* [EXTRACTED ENTRIES]
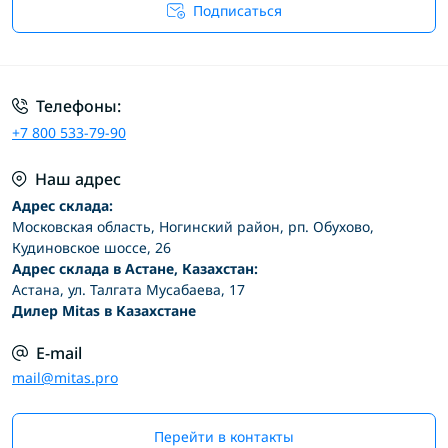
Подписаться
Условия соглашения
Телефоны:
+7 800 533-79-90
Наш адрес
Адрес склада:
Московская область, Ногинский район, рп. Обухово,
Кудиновское шоссе, 26
Адрес склада в Астане, Казахстан:
Астана, ул. Талгата Мусабаева, 17
Дилер Mitas в Казахстане
E-mail
mail@mitas.pro
Перейти в контакты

* [PROBLEM STATEMENT] Copy exactly the lines running from the one that holds "Условия соглашения" to the last line of the listing above. Include both of those lines.

* [EXERCISE OUTPUT]
Условия соглашения
Телефоны:
+7 800 533-79-90
Наш адрес
Адрес склада:
Московская область, Ногинский район, рп. Обухово,
Кудиновское шоссе, 26
Адрес склада в Астане, Казахстан:
Астана, ул. Талгата Мусабаева, 17
Дилер Mitas в Казахстане
E-mail
mail@mitas.pro
Перейти в контакты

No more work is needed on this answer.